The main limitations of the proposed methodologies are: the high number of thermal bands needed (we used 8 instead of more than 30 thermal bands used in the previous works), as well as the relatively high spatial resolutions needed. This last limitation avoids the use of TRUST and TRUST-DNS on spacecraft sensors, whose spatial resolutions in the thermal domain are still, in the best case, tens of meters. Moreover, in this study, the analysis of abundance retrieval performances was limited by the rather coarse spatial resolution of the classification map used as reference, with only a factor 2 between the spatial resolutions of the processed image and the reference.

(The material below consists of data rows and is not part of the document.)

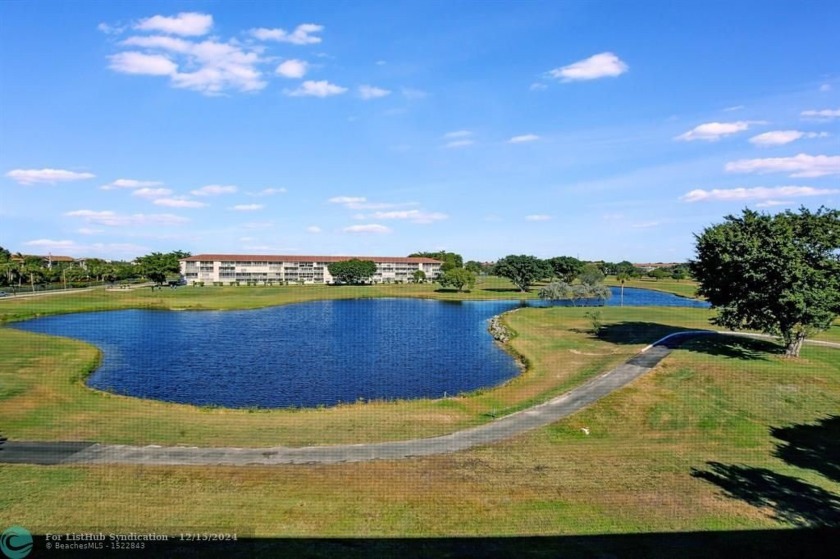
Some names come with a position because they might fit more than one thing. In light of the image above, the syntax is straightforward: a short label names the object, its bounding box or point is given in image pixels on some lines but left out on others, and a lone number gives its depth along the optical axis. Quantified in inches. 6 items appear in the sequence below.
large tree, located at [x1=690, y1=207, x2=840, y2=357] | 1708.9
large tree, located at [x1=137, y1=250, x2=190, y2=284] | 6323.8
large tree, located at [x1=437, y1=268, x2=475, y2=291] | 6540.4
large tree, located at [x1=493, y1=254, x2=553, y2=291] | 6545.3
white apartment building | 7834.6
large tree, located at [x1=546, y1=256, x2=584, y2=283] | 7367.1
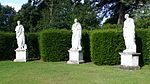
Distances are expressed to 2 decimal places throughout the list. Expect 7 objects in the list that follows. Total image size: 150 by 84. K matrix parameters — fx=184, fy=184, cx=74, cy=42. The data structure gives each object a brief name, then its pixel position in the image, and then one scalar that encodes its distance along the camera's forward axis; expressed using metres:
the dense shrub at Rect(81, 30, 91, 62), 11.41
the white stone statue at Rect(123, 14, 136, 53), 9.17
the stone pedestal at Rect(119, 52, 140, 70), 8.95
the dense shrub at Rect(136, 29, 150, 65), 9.72
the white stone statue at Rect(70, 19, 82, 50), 10.85
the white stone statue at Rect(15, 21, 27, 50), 11.64
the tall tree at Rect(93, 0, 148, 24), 19.78
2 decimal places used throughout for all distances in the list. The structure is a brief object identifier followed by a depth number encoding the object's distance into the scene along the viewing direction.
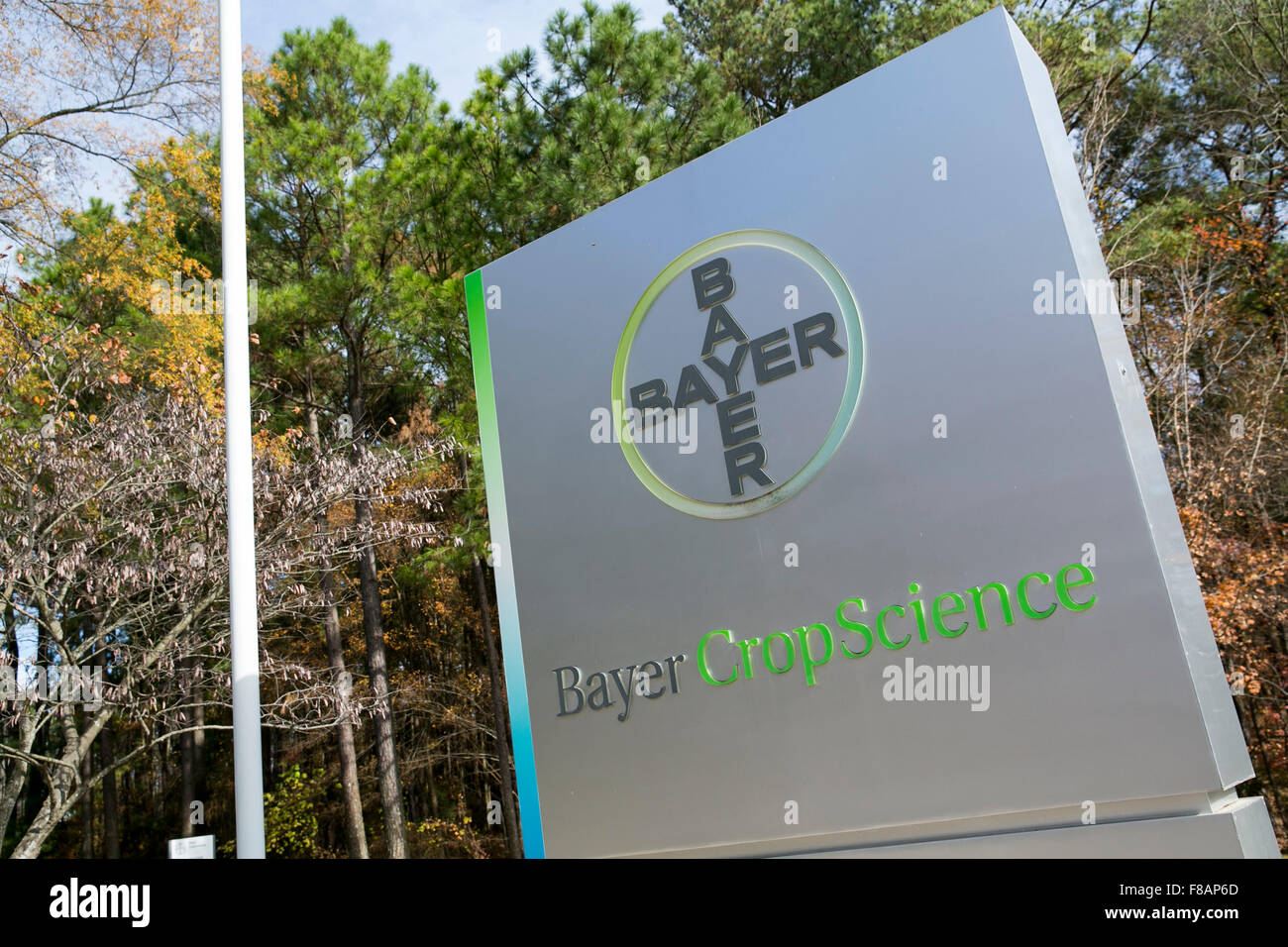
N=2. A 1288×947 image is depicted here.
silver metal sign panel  3.36
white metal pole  4.07
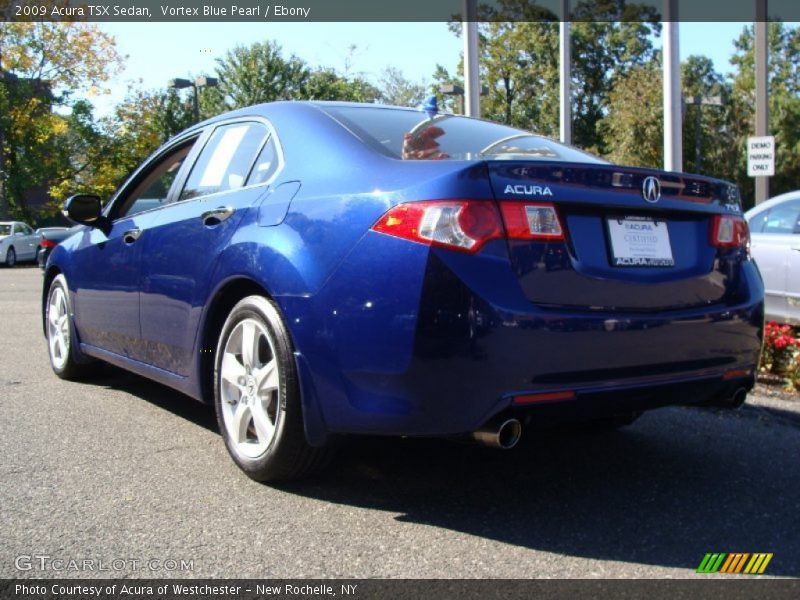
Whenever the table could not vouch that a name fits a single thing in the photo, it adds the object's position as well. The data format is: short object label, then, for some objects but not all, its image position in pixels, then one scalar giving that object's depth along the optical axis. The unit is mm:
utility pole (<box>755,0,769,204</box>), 14619
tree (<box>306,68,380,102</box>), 36906
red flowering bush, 5727
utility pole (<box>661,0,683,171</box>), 13055
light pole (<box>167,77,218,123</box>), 26406
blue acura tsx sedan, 2801
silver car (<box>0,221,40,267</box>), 29234
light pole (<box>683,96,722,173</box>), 31373
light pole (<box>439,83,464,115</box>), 23344
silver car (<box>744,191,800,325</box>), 7863
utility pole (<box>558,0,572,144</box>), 19062
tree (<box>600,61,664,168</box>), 42812
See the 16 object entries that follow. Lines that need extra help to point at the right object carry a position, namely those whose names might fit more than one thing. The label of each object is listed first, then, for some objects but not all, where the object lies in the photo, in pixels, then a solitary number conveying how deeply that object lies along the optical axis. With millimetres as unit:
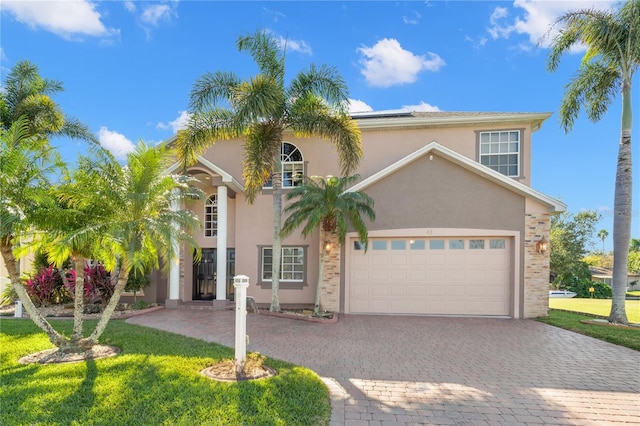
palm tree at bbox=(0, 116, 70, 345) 5645
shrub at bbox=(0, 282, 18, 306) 13672
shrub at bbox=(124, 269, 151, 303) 12836
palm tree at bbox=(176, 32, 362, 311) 11328
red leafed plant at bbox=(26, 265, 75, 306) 12547
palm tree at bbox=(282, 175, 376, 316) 10508
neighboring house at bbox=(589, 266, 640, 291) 44688
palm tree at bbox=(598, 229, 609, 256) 66175
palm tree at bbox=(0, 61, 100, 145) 13672
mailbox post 5629
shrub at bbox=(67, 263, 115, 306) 11789
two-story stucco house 11680
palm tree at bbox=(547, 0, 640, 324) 10578
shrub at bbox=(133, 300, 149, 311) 12273
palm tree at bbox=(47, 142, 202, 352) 6102
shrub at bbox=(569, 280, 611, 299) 28641
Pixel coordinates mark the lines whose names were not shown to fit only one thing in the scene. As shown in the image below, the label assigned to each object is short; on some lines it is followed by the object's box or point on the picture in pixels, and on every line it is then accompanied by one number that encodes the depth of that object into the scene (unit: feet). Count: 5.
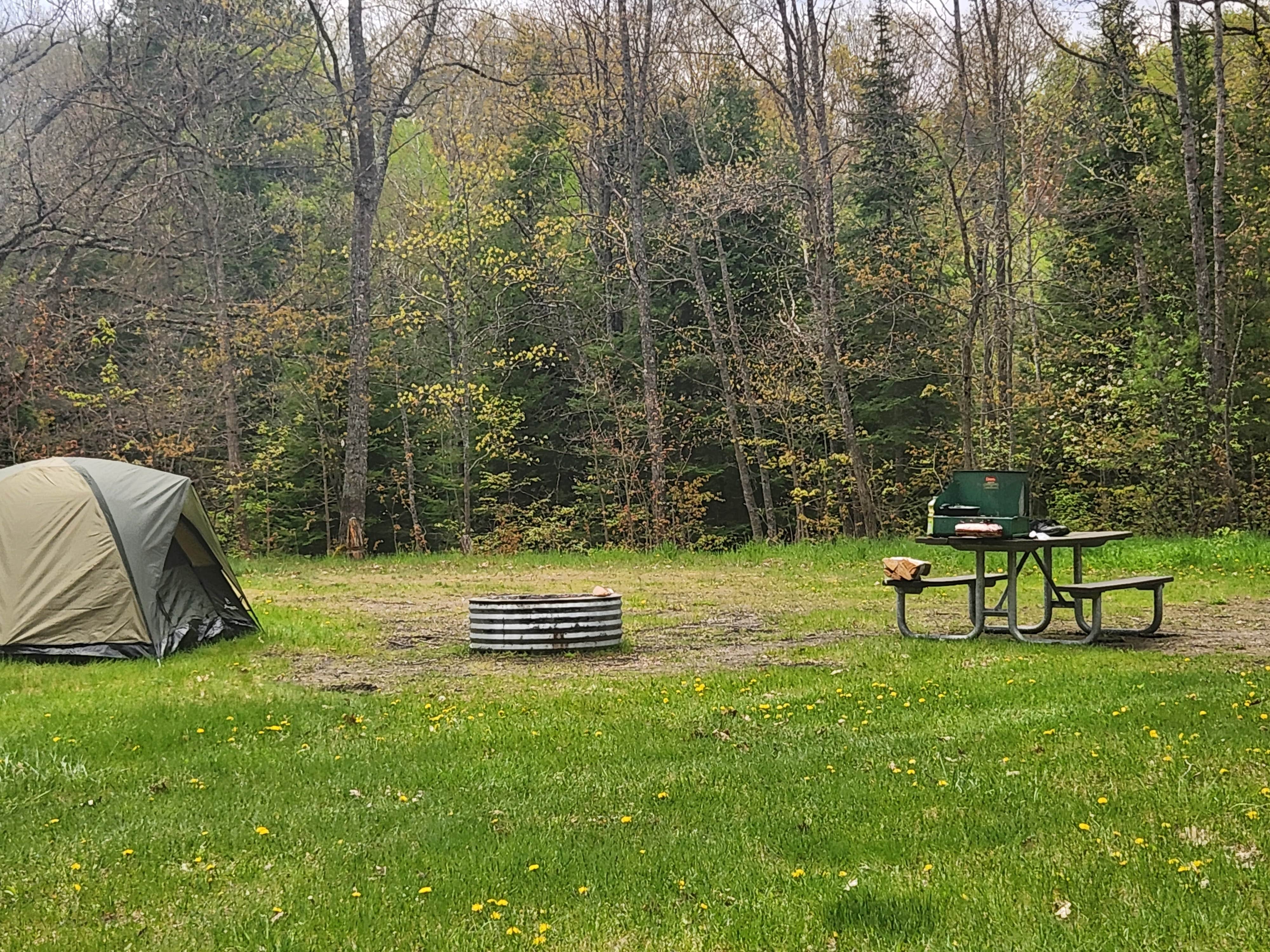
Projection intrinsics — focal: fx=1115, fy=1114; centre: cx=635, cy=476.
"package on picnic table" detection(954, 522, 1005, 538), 26.76
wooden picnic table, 26.99
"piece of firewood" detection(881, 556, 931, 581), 29.01
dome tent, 28.66
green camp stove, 27.40
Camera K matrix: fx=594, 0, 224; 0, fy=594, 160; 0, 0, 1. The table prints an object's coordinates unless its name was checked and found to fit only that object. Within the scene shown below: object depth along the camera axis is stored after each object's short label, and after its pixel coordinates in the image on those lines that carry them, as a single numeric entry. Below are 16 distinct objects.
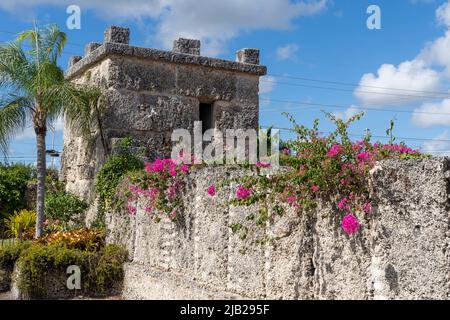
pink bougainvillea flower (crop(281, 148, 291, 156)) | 6.19
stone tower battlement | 11.84
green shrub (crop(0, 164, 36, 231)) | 16.00
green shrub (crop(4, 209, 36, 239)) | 12.27
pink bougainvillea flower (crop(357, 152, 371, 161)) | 4.98
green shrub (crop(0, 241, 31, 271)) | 10.29
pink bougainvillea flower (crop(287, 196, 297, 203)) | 5.57
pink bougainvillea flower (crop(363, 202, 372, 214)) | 4.80
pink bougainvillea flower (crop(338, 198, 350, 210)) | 4.97
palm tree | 11.34
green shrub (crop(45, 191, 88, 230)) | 12.12
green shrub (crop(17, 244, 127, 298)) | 9.51
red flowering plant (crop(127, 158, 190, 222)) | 8.31
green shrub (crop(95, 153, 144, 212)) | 11.17
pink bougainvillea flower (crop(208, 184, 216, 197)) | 7.18
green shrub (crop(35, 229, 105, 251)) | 10.40
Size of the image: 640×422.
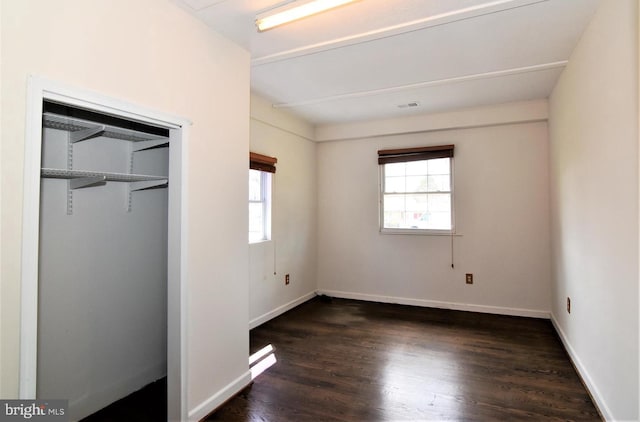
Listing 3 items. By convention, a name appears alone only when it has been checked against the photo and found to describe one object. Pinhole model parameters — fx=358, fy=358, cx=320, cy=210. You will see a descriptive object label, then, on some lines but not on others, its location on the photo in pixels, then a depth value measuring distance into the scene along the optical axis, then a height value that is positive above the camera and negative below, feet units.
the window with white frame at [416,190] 15.37 +1.40
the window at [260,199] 13.42 +0.90
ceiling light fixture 6.22 +3.79
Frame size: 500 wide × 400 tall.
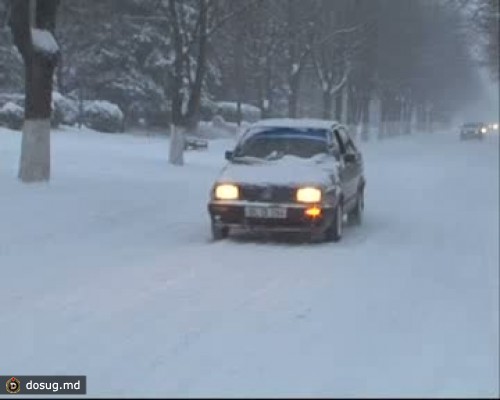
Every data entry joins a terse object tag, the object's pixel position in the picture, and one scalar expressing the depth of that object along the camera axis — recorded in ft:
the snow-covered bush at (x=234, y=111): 204.44
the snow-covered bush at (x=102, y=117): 133.39
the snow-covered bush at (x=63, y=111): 119.09
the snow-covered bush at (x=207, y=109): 173.34
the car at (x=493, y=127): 345.72
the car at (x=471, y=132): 220.43
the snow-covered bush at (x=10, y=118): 107.96
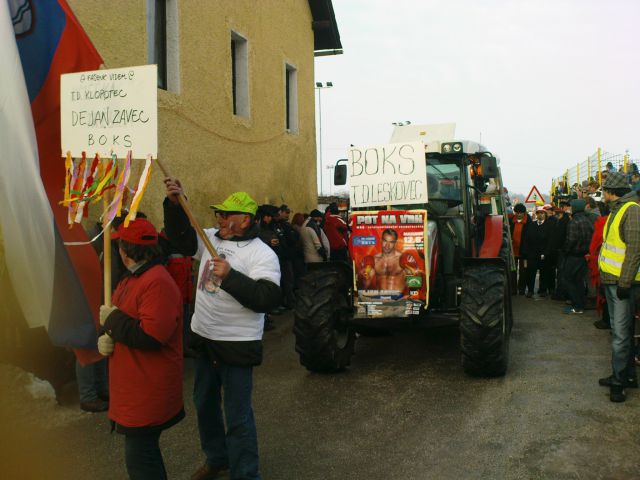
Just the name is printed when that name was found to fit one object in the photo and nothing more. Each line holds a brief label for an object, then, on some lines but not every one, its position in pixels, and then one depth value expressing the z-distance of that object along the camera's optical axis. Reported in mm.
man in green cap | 3811
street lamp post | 34281
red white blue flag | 3555
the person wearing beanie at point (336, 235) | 12391
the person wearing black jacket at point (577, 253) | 10242
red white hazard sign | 20608
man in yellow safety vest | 5539
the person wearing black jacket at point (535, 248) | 12227
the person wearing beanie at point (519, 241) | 12712
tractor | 6363
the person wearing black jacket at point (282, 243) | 10203
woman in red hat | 3326
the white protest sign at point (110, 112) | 3559
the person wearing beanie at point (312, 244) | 11062
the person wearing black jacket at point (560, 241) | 11227
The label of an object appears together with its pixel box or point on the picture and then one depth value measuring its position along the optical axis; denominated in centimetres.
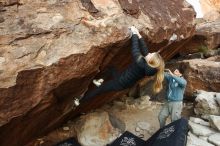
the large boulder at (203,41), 1120
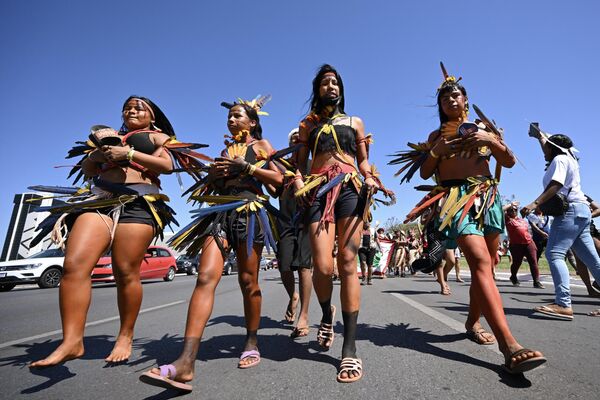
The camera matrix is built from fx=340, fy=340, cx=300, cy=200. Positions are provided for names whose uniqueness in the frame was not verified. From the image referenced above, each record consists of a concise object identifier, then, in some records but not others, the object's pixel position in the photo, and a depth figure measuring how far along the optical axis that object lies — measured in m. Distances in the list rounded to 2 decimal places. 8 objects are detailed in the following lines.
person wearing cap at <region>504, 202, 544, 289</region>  7.48
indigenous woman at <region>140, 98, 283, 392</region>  2.33
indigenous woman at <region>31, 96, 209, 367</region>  2.20
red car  11.80
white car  10.59
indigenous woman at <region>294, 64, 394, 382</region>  2.40
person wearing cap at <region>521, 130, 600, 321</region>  3.86
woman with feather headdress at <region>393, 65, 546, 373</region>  2.41
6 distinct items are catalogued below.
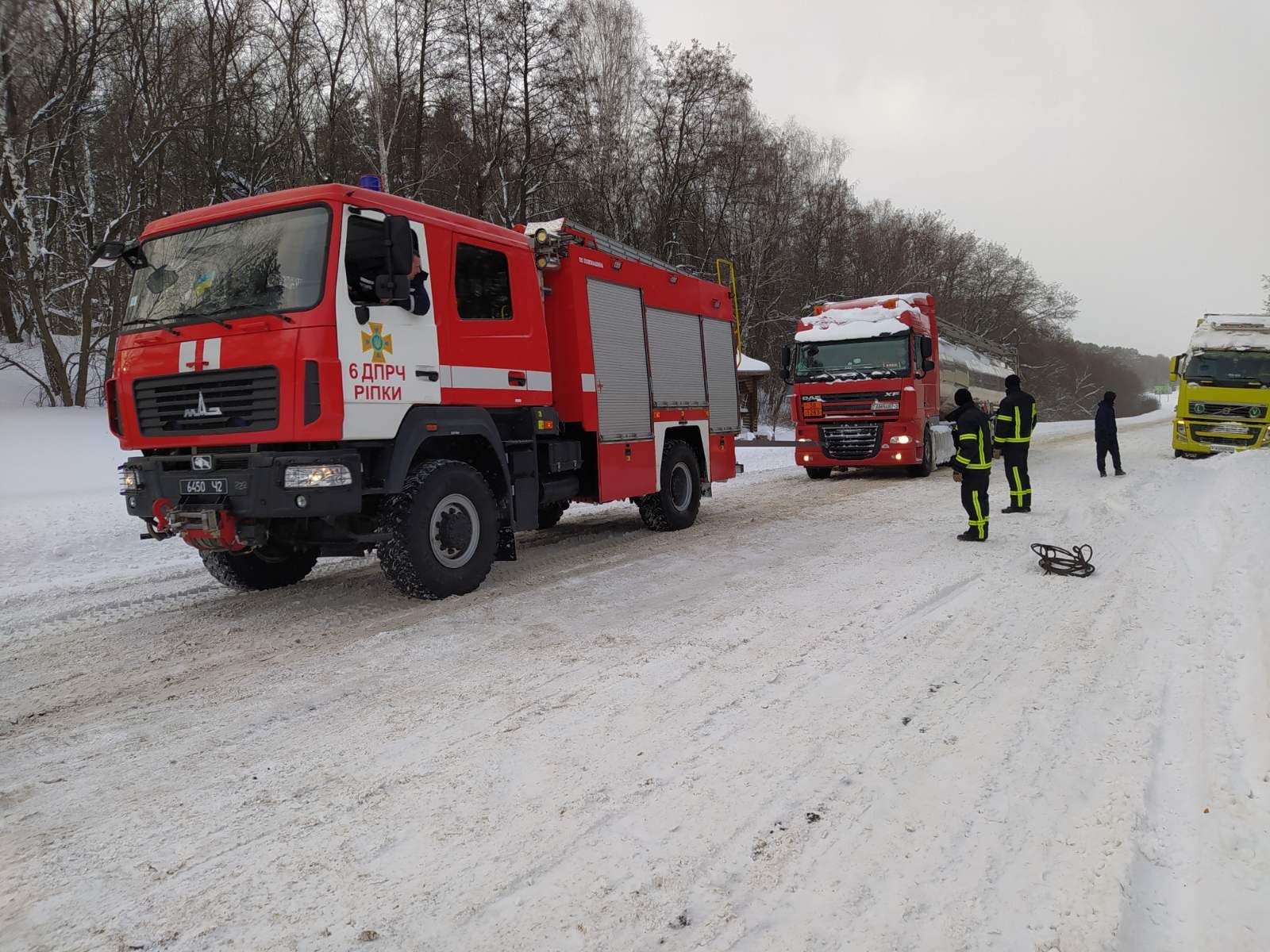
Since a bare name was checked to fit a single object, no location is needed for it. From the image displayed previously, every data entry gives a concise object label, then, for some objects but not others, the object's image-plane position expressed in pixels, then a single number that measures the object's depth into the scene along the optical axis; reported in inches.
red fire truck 204.8
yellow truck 669.3
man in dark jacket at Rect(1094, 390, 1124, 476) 556.7
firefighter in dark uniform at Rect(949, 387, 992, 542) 324.2
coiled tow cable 256.7
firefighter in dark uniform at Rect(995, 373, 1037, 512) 395.9
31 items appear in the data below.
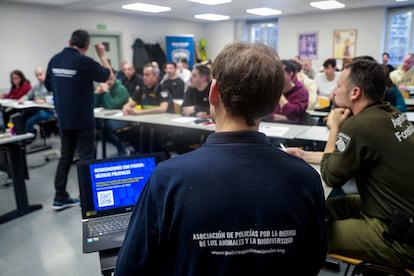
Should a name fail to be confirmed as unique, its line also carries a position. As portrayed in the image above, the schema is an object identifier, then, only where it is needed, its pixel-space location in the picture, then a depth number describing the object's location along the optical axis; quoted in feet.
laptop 4.03
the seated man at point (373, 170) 4.40
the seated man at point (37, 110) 16.33
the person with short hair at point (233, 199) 2.20
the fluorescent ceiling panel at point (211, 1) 22.43
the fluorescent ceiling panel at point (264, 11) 27.30
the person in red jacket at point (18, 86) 18.93
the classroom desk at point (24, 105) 15.43
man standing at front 8.83
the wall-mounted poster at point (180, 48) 31.60
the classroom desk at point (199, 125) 8.78
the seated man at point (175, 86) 16.35
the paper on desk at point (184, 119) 11.08
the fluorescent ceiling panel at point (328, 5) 24.02
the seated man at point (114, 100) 13.74
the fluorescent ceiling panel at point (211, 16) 29.73
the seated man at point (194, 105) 11.82
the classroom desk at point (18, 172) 9.27
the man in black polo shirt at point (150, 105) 12.82
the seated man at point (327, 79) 16.39
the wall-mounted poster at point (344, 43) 28.12
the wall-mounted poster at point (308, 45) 29.98
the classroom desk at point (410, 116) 10.68
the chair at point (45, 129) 16.06
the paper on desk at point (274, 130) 8.84
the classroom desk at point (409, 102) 14.84
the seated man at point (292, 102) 10.44
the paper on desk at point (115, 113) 12.44
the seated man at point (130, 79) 15.37
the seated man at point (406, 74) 18.97
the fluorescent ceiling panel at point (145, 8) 24.00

From this work, several perspectives and future research plans appear. Among them, the use of an airborne campaign with better resolution images should be envisaged to discriminate the main source of errors in the abundance retrieval performances among: (1) limited classification performances due to the presence of not considered mixed pixels at 4-m resolution; or (2) TRUST inaccuracies. Having higher than 4-m resolution initial images would allow increasing the accuracy of the classification as well as the ratio between the undersampled unmixed images and the reference. Thus, the analysis of the TRUST performances should be more precise. In addition, the main perspective of this work is the improvement of TRUST-DNS to be applied on urban environments at degraded resolutions (tens of meters). Cubero-Castan et al. (2015) [
11] showed that TRUST performances strongly decrease when three pure materials are considered in a pixel. Then, in these highly heterogeneous environments, where several pure materials (more than two) are found in pixels with sizes between 100 and 1000 m
, TRUST is expected to provide lower performances. Nevertheless, coupling day and night images may provide supplementary constraints helping to unmix with a higher number of endmembers allowed in each pixel.